UN Urges Thai Government to Cease Return of Hmong

The UN Refugee Agency called on the Thai Government to cease the forced repatriation of Hmong refugees to Laos. The Thai government has begun to send about 4,000 Lao Hmong refugees living in one camp back to their home country involuntarily, saying that most of the Hmong in Thai refugee camps were simply economic migrants.  (The Hmong fought on the American side during the Vietnam war, and are fearful of retribution by the communist Laotian government.) The Thai claim may have had some credibility if they granted the UN Refugee Agency access to the camps to assess asylum claims.  Instead, these camps have been off-limits to the UN.  

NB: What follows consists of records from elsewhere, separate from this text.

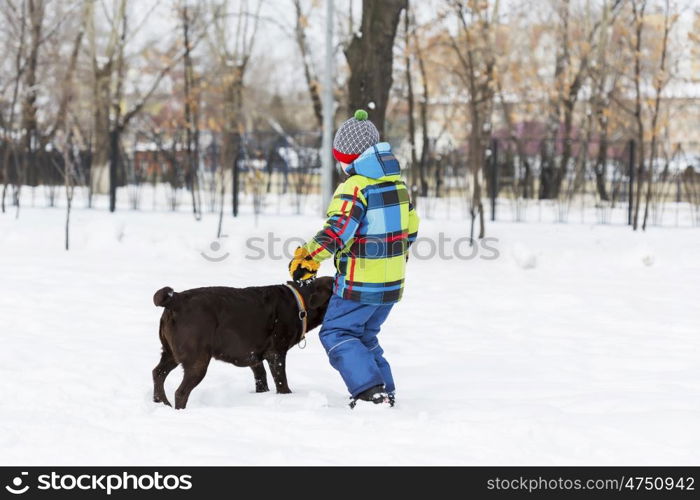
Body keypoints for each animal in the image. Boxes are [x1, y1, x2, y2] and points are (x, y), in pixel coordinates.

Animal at [150, 276, 334, 408]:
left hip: (170, 354)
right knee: (180, 392)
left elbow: (261, 378)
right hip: (197, 361)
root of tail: (175, 299)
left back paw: (162, 404)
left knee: (157, 373)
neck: (299, 302)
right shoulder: (276, 354)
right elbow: (282, 382)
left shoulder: (254, 356)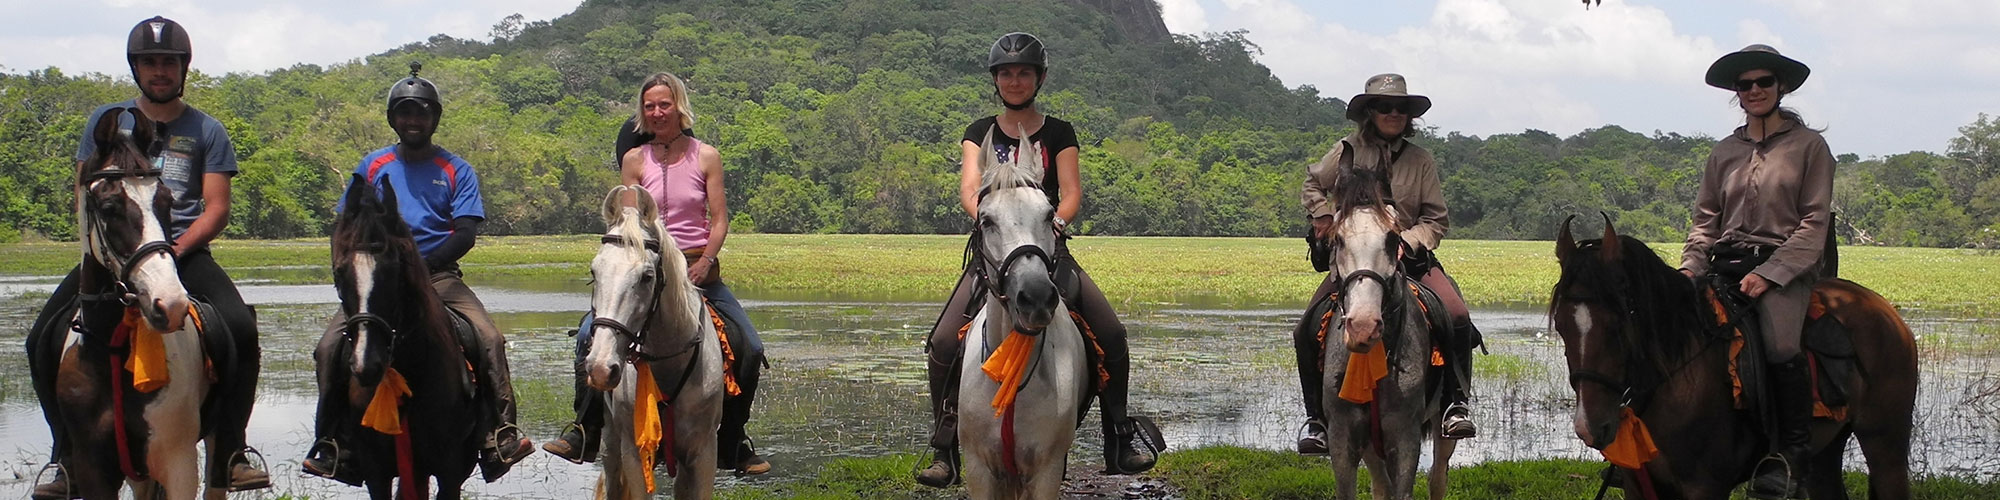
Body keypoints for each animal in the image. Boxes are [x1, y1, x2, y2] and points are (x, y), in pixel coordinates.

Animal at [584, 187, 724, 500]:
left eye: (647, 276)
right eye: (594, 272)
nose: (601, 368)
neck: (669, 363)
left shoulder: (703, 453)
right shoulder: (634, 454)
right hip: (611, 445)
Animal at [1328, 169, 1456, 500]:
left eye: (1392, 237)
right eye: (1338, 238)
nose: (1363, 326)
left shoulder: (1405, 436)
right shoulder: (1342, 437)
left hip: (1442, 429)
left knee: (1438, 478)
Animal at [1544, 219, 1920, 500]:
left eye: (1619, 323)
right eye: (1561, 325)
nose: (1590, 427)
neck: (1677, 384)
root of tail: (1885, 312)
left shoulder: (1706, 489)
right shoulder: (1640, 488)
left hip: (1885, 445)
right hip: (1826, 452)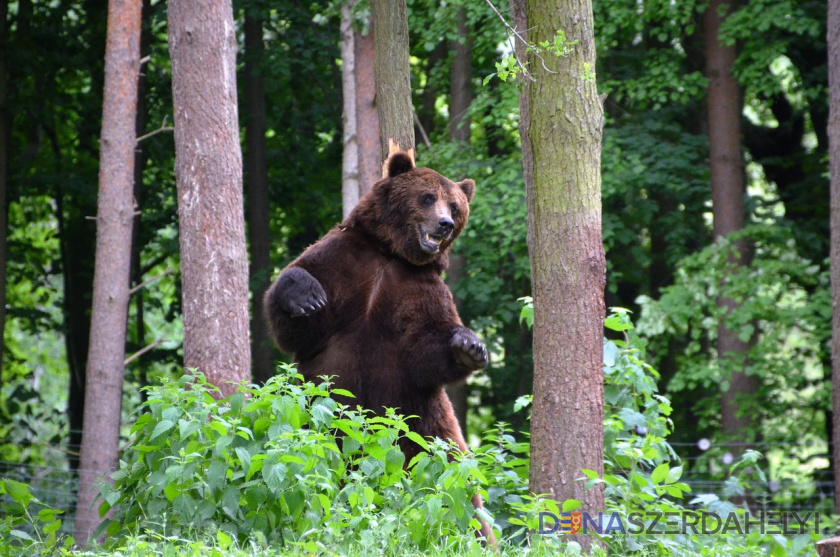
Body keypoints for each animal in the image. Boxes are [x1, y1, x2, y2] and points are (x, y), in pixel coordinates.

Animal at [266, 150, 496, 540]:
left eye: (455, 204)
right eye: (427, 198)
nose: (446, 224)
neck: (392, 255)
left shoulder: (420, 289)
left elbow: (426, 348)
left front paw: (469, 347)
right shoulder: (342, 260)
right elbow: (295, 320)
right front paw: (305, 296)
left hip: (421, 421)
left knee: (453, 479)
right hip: (319, 414)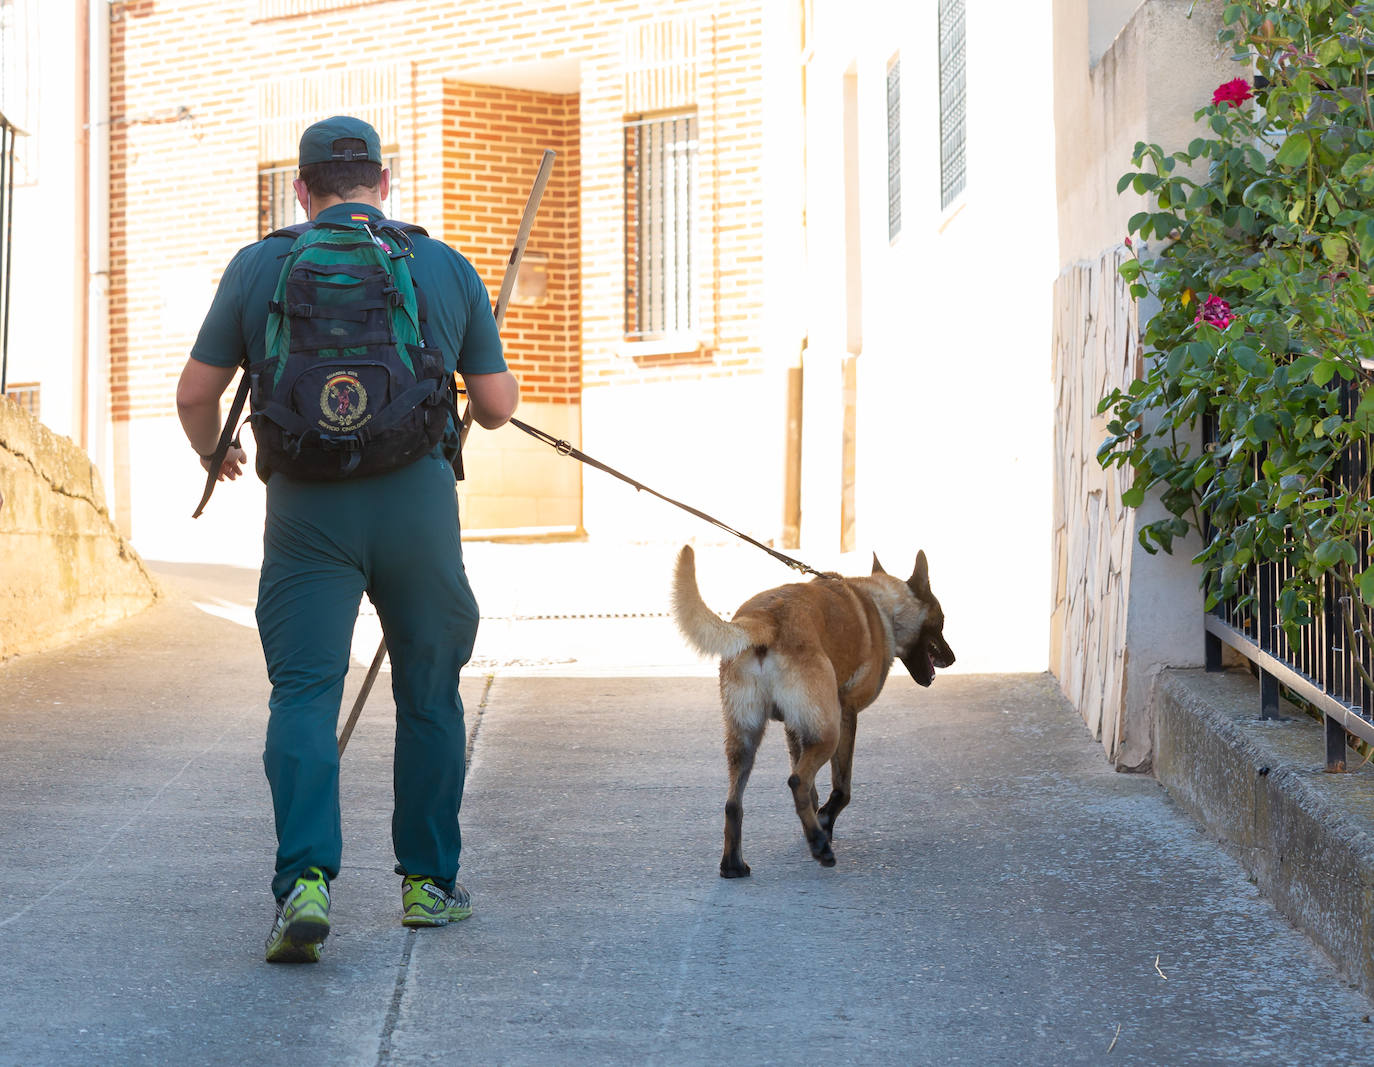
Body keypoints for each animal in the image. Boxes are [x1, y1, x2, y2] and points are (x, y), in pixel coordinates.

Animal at [673, 546, 956, 878]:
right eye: (941, 621)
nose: (952, 658)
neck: (883, 606)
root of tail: (765, 618)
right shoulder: (846, 716)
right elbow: (842, 788)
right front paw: (824, 824)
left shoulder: (794, 728)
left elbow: (813, 792)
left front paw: (818, 824)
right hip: (827, 734)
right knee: (797, 780)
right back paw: (820, 849)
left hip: (744, 738)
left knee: (735, 803)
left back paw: (735, 864)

In international law, the forced return of refugees is called refoulement. And it is illegal.   From UNHCR:

The United Nations High Commissioner for Refugees, António Guterres, expressed his dismay today at Thailand’s deportation of Lao Hmong. “I call upon the Thai Government to halt the forced return of the Lao Hmong, some of whom have international protection needs,” he said.

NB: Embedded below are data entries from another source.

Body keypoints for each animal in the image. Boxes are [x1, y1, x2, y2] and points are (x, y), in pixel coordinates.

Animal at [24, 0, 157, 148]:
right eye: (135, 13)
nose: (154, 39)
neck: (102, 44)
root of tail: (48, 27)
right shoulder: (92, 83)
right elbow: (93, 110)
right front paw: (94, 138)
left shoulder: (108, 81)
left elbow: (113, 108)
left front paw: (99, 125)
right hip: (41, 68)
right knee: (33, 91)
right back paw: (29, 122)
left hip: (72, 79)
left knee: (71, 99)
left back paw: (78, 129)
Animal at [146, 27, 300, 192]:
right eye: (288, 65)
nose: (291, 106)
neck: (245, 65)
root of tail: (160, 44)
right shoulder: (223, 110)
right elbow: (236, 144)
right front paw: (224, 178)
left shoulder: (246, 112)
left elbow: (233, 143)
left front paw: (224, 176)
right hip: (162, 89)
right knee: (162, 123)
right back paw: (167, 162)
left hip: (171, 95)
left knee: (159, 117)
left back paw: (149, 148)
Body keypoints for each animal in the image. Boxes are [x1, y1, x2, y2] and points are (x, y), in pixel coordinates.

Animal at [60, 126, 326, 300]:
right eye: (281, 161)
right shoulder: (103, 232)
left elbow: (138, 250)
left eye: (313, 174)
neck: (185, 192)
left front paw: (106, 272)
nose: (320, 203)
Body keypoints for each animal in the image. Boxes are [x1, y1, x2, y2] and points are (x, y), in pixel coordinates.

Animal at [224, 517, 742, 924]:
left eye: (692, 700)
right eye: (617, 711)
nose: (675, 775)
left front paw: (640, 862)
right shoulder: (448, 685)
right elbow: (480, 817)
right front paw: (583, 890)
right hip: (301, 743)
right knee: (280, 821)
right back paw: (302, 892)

This morning Thailand began deporting the first group of an estimated 4000 Lao Hmong from the Huay Nam Khao camp in Petchabun, to whom UNHCR has not been granted access. The deportations will continue over the coming days and, as announced by the Thai Government, will include a second group of 158 recognized refugees held in detention in Nong Kai.

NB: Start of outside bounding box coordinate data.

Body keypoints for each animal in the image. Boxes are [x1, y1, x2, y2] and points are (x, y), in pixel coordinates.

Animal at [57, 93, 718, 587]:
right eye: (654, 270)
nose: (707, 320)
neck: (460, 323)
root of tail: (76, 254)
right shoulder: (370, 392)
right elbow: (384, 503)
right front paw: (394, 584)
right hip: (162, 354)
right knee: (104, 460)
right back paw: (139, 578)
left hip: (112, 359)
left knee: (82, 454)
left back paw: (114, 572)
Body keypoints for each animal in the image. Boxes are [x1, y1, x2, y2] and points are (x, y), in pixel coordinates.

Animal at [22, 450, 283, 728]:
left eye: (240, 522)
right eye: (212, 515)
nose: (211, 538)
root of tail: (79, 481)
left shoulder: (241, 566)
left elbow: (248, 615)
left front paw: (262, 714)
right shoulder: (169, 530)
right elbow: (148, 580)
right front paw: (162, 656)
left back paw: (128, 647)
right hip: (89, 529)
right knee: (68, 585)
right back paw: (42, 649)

On Thursday, the High Commissioner issued an appeal to the Thai Government not to go ahead with its planned returns of Lao Hmong. In his statement he noted that the refoulement, or forced return, would “not only endanger the protection of the refugees but set a very grave international example.”

While UNHCR has not been granted access to the Lao Hmong in Petchabun, it understands from the Thai Government that according to its own screening process a number of them have international protection needs. UNHCR has long maintained that the process should be transparent and that no one with a valid protection claim should be forcibly returned to Laos.

Of the second group, comprising 158 Lao Hmong held in Nong Kai, all have been recognized as refugees by UNHCR but Thailand has so far denied them access to resettlement in a third country. To break the impasse for the refugees who have already spent three years in detention, UNHCR has been in discussions with Thailand, Laos and resettlement countries regarding a solution. Any solution needs to be firmly premised on the principle of voluntary return, with specific assurances and safeguards from all concerned stakeholders.

UNHCR urges Thailand to halt the deportations to allow time for solutions of voluntary return and third country resettlement in a manner that respects the cardinal international principle of non-refoulement, or no forced return.